How to Improve Marketing Planning

Improve Marketing Planning“Those who plan do better than those who do not plan, even though they rarely stick to their plan.”

– Winston Churchill, British Prime Minister

 

“Have a plan. Follow the plan, and you’ll be surprised how successful you can be. Most people don’t have a plan. That’s why it’s easy to beat most folks.”

– Paul “Bear” Bryant, former football coach, University of Alabama

Three Different Levels of Marketing Planning

Since we created a robust marketing planning app, we’re clearly big proponents of marketing planning. Marketers at different types of companies on average engage in different levels of planning:

  • Frequent & Detailed: Fortune 500 marketers and experienced B2C marketers create extremely detailed plans for strategy, creative, campaigns, distribution and sales execution.
  • Annual: Marketers at mid-market companies typically create an annual marketing plan and budget, yet rarely plan to the same level of detail as their big-company counterparts.
  • On the Fly: Marketers at small to mid-size companies typically create a marketing budget and (sometimes) create light plans “on the fly” as they’re launching marketing initiatives.

Most of the difference between these levels of planning is caused by experience and bandwidth – marketers at the bigger companies typically have more experience and more time and resources to plan their strategy and campaigns. It makes sense, because their budgets are large.

Marketers at mid-market and smaller companies typically have smaller budgets, fewer resources and less time for their marketing initiatives. Statistics have shown that up to 85% of small to mid-size companies operate without a written annual marketing plan.

Start with Simple Marketing Planning

The good news is that the distribution of knowledge from the Internet is leveling the playing field. So much information is readily available — if you’re in the On the Fly group, it’s easy to improve your marketing planning.

The first step is to carve out the time to think through your strategy and tactics, and put pen to paper. If you’re not sure where to start, think about the different categories of marketing activities:

  • Strategy: Positioning, branding, pricing, distribution, selling, campaigns
  • Tool Creation: Websites, messaging, literature and collateral, corporate identity, software systems
  • Demand Generation: SEO and SEM, social media, email marketing, online advertising, customer retention, direct mail, publicity, telemarketing, traditional media
  • Measurement: Marketing return on investment, customer lifetime, customer lifetime value

Then, consider your next marketing task, and create a simple outline for the strategy and tactics.

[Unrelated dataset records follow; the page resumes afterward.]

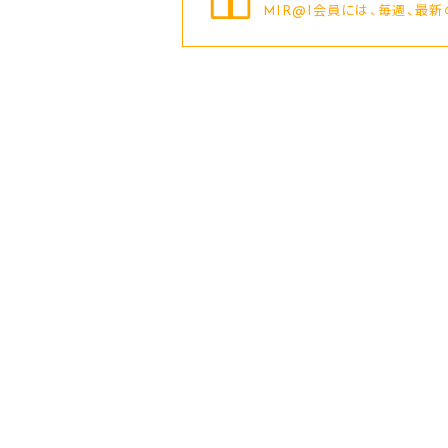
MIR@I会員には、毎週、最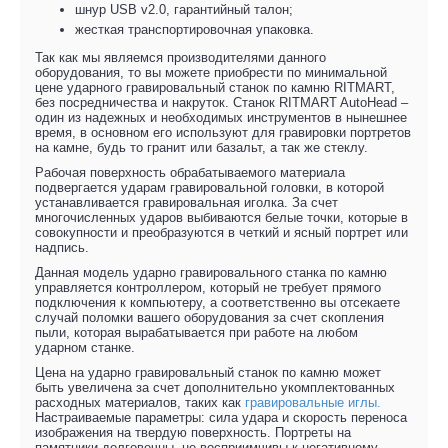
шнур USB v2.0, гарантийный талон;
жесткая транспортировочная упаковка.
Так как мы являемся производителями данного
оборудования, то вы можете приобрести по минимальной
цене ударного гравировальный станок по камню RITMART,
без посредничества и накруток. Станок RITMART AutoHead –
один из надежных и необходимых инструментов в нынешнее
время, в основном его используют для гравировки портретов
на камне, будь то гранит или базальт, а так же стеклу.
Рабочая поверхность обрабатываемого материала
подвергается ударам гравировальной головки, в которой
устанавливается гравировальная иголка. За счет
многочисленных ударов выбиваются белые точки, которые в
совокупности и преобразуются в четкий и ясный портрет или
надпись.
Данная модель ударно гравировального станка по камню
управляется контроллером, который не требует прямого
подключения к компьютеру, а соответственно вы отсекаете
случай поломки вашего оборудования за счет скопления
пыли, которая вырабатывается при работе на любом
ударном станке.
Цена на ударно гравировальный станок по камню может
быть увеличена за счет дополнительно укомплектованных
расходных материалов, таких как
гравировальные иглы.
Настраиваемые параметры: сила удара и скорость переноса
изображения на твердую поверхность. Портреты на
памятники долговечны, не восприимчивы к негативному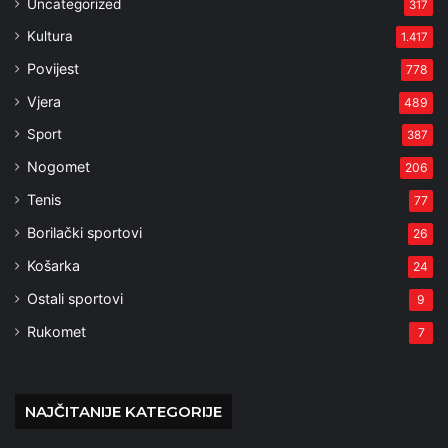
Uncategorized
317
Kultura
1.417
Povijest
778
Vjera
489
Sport
387
Nogomet
206
Tenis
77
Borilački sportovi
26
Košarka
24
Ostali sportovi
9
Rukomet
7
NAJČITANIJE KATEGORIJE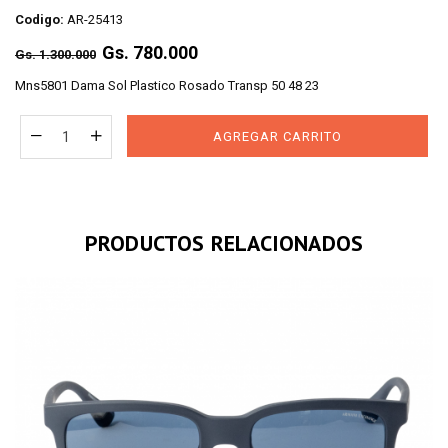
Codigo:
AR-25413
Regular
Gs. 780.000
Gs. 1.300.000
price
Mns5801 Dama Sol Plastico Rosado Transp 50 48 23
AGREGAR CARRITO
PRODUCTOS RELACIONADOS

Use bullet points, outlining the strategic drivers for your activity and listing all of the steps to complete the activity.

Here’s an example of a skeleton plan for an online media buy:

  • Business goals
  • Online media options
  • Objective and target audience
  • Offer and desired actions
  • Resources needed and timing
  • Content and creative ideas
  • Goals and metrics
  • Target websites
  • Fulfillment steps
  • Testing
  • Run dates
  • Ad sizes
  • Budget

Add Detail, Rinse, Repeat

Continue using these simple outlines for three weeks — which will create the habit — and then begin adding more detail to the outlines.

Even using only a simple outline will likely place you two steps ahead of the marketer at the average small to mid-size company, and give you a greater chance at success with your marketing initiatives.